### Directions
Quote the LayoutLMv2 overview below word for word, starting at the words "information extraction from" and stopping after the words "12,000+ document images).".

Segment Start: Excerpted passage

LayoutLMV2

Overview

The LayoutLMV2 model was proposed in LayoutLMv2: Multi-modal Pre-training for Visually-Rich Document Understanding by Yang Xu, Yiheng Xu, Tengchao Lv, Lei Cui, Furu Wei, Guoxin Wang, Yijuan Lu, Dinei Florencio, Cha Zhang, Wanxiang Che, Min Zhang, Lidong Zhou. LayoutLMV2 improves LayoutLM to obtain state-of-the-art results across several document image understanding benchmarks:

information extraction from scanned documents: the FUNSD dataset (a collection of 199 annotated forms comprising more than 30,000 words), the CORD dataset (a collection of 800 receipts for training, 100 for validation and 100 for testing), the SROIE dataset (a collection of 626 receipts for training and 347 receipts for testing) and the Kleister-NDA dataset (a collection of non-disclosure agreements from the EDGAR database, including 254 documents for training, 83 documents for validation, and 203 documents for testing).
document image classification: the RVL-CDIP dataset (a collection of 400,000 images belonging to one of 16 classes).
document visual question answering: the DocVQA dataset (a collection of 50,000 questions defined on 12,000+ document images).

The abstract from the paper is the following:

Pre-training of text and layout has proved effective in a variety of visually-rich document understanding tasks due to its effective model architecture and the advantage of large-scale unlabeled scanned/digital-born documents. In this paper, we present LayoutLMv2 by pre-training text, layout and image in a multi-modal framework, where new model architectures and pre-training tasks are leveraged. Specifically, LayoutLMv2 not only uses the existing masked visual-language modeling task but also the new text-image alignment and text-image matching tasks in the pre-training stage, where cross-modality interaction is better learned. Meanwhile, it also integrates a spatial-aware self-attention mechanism into the Transformer architecture, so that the model can fully understand the relative positional relationship among different text blocks. Experiment results show that LayoutLMv2 outperforms strong baselines and achieves new state-of-the-art results on a wide variety of downstream visually-rich document understanding tasks, including FUNSD (0.7895 -> 0.8420), CORD (0.9493 -> 0.9601), SROIE (0.9524 -> 0.9781), Kleister-NDA (0.834 -> 0.852), RVL-CDIP (0.9443 -> 0.9564), and DocVQA (0.7295 -> 0.8672). The pre-trained LayoutLMv2 model is publicly available at this https URL.

LayoutLMv2 depends on detectron2, torchvision and tesseract. Run the following to install them:

python -m pip install 'git+https://github.com/facebookresearch/detectron2.git'
python -m pip install torchvision tesseract

(If you are developing for LayoutLMv2, note that passing the doctests also requires the installation of these packages.)

Segment End: Excerpted passage
Segment Start: Data records

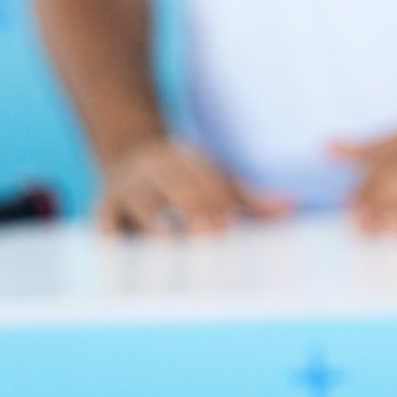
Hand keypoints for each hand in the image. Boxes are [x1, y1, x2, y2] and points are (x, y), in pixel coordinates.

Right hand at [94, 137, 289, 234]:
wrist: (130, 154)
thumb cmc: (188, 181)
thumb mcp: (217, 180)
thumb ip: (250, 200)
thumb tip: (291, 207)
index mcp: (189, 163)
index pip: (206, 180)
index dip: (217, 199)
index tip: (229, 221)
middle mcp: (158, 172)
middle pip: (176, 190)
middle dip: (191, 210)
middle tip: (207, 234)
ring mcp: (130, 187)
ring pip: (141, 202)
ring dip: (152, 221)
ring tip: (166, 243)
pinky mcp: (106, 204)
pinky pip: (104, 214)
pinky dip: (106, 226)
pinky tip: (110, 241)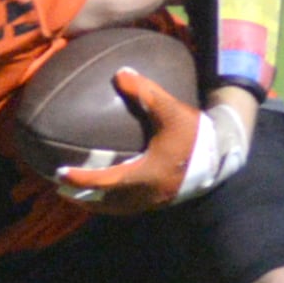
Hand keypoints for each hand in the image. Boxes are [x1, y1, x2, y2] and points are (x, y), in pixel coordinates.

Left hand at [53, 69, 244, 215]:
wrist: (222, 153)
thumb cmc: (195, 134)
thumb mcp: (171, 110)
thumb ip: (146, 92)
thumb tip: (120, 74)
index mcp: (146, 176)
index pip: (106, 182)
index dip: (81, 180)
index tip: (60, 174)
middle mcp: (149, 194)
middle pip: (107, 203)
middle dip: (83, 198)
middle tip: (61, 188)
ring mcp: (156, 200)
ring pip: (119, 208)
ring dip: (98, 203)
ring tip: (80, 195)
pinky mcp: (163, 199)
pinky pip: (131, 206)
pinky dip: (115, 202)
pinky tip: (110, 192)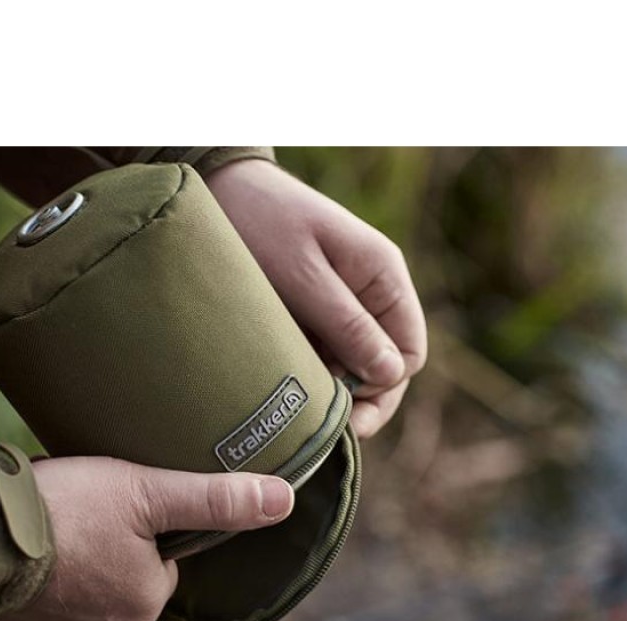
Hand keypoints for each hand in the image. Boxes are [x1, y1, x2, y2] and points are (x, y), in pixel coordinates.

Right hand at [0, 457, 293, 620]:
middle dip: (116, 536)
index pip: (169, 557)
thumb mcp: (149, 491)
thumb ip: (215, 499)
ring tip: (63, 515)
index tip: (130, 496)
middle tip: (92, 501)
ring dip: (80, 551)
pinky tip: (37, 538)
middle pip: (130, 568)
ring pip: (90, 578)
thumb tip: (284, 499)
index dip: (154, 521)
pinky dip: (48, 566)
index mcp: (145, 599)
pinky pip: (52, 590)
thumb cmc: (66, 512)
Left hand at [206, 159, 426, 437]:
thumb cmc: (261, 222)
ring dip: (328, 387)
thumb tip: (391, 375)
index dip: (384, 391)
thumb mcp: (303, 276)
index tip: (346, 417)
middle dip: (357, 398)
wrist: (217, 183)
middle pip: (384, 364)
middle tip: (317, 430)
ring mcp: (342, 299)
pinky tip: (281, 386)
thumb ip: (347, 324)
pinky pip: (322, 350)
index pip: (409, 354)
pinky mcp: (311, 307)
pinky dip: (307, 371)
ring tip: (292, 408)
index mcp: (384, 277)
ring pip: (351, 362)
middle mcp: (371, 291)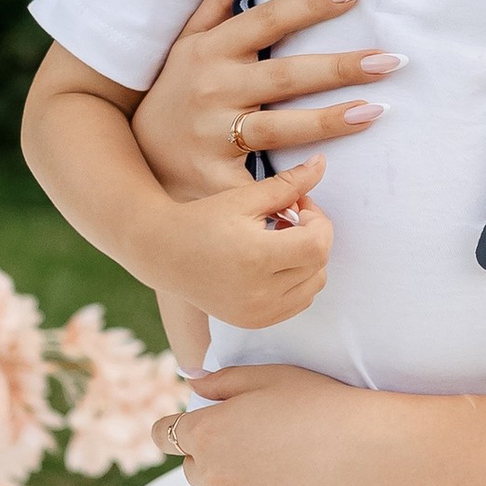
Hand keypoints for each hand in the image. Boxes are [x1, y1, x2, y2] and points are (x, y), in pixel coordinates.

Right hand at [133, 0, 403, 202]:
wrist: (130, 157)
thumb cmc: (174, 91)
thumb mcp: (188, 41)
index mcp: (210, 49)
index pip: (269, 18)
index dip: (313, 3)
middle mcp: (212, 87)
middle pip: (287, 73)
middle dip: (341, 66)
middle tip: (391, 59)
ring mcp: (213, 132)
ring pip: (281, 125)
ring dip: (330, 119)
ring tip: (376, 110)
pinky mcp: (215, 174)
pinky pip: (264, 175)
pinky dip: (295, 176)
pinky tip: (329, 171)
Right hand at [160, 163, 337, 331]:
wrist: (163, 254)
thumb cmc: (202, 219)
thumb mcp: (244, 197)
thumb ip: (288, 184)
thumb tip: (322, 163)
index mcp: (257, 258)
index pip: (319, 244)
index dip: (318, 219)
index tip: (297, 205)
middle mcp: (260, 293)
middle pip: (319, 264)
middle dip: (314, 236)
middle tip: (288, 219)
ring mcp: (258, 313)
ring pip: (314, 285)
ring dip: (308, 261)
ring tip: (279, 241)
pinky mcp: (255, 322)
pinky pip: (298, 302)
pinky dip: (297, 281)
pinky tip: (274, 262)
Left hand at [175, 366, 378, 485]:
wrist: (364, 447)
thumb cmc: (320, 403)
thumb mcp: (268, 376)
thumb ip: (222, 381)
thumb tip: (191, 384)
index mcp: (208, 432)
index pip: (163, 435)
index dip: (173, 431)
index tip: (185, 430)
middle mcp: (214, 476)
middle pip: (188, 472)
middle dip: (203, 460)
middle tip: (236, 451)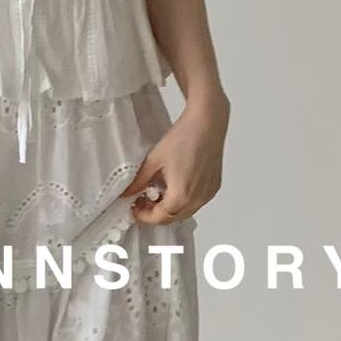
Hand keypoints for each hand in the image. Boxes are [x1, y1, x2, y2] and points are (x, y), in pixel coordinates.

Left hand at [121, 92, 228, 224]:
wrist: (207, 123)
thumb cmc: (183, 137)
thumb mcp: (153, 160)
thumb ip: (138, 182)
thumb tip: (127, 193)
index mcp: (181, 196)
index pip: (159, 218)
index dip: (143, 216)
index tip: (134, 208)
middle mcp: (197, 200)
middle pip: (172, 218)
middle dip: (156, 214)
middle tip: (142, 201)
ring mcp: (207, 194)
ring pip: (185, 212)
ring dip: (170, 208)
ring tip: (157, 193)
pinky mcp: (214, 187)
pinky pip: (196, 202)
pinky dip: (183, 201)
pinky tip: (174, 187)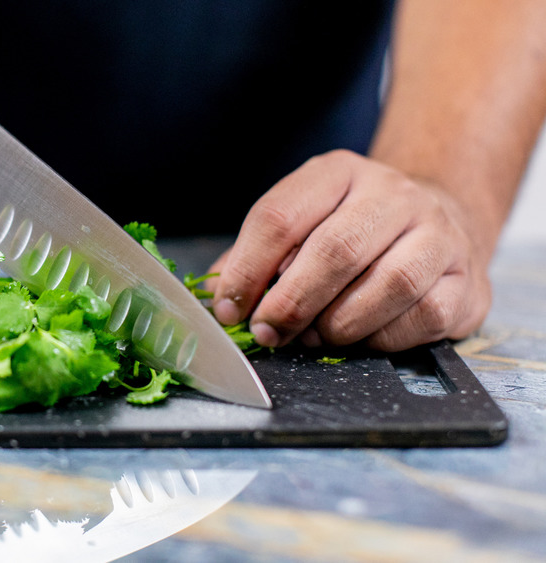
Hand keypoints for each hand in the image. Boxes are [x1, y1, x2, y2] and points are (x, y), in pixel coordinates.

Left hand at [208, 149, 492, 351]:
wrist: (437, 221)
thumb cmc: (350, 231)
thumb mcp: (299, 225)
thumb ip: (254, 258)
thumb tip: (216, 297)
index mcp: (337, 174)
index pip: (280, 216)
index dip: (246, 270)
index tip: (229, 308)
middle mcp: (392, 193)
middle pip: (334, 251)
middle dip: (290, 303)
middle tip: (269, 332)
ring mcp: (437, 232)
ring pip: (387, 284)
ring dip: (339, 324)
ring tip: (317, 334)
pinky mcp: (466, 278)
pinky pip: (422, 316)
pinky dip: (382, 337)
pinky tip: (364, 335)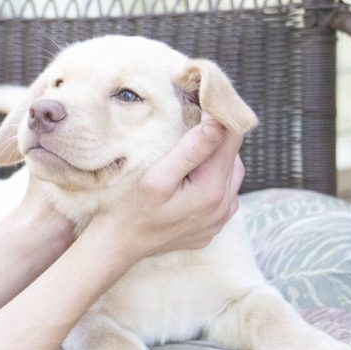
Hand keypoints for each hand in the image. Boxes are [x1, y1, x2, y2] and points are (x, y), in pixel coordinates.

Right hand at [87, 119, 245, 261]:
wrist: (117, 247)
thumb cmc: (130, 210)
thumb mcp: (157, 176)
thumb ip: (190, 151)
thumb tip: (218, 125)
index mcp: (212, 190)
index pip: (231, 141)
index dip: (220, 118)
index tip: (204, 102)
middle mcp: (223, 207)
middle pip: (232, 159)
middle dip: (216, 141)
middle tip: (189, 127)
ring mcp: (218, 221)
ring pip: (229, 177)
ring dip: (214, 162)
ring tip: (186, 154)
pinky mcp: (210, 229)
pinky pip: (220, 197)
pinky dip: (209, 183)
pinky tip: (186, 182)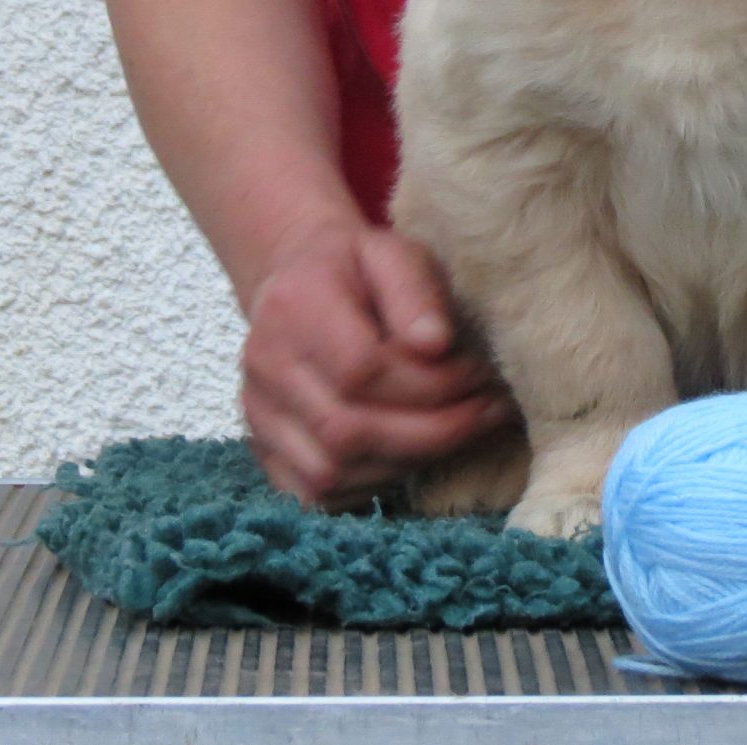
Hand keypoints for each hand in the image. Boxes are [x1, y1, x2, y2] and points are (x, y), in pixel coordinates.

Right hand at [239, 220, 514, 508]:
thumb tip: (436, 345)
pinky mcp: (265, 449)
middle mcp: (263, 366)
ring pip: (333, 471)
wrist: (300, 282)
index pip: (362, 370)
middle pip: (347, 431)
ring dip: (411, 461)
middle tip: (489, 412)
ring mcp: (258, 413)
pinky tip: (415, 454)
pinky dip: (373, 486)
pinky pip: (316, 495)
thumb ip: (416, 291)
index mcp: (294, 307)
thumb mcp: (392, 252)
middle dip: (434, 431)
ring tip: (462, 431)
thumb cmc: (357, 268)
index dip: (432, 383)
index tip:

Segment End: Data records

### Result
information extraction from scanned documents: the FUNSD dataset (a collection of 199 annotated forms comprising more than 30,000 words), the CORD dataset (a collection of 800 receipts for training, 100 for validation and 100 for testing), the SROIE dataset (a collection of 626 receipts for training and 347 receipts for testing) and the Kleister-NDA dataset (a collection of non-disclosure agreements from the EDGAR database, including 254 documents for training, 83 documents for validation, and 203 documents for testing).
document image classification: the RVL-CDIP dataset (a collection of 400,000 images belonging to one of 16 classes).
document visual question answering: the DocVQA dataset (a collection of 50,000 questions defined on 12,000+ document images).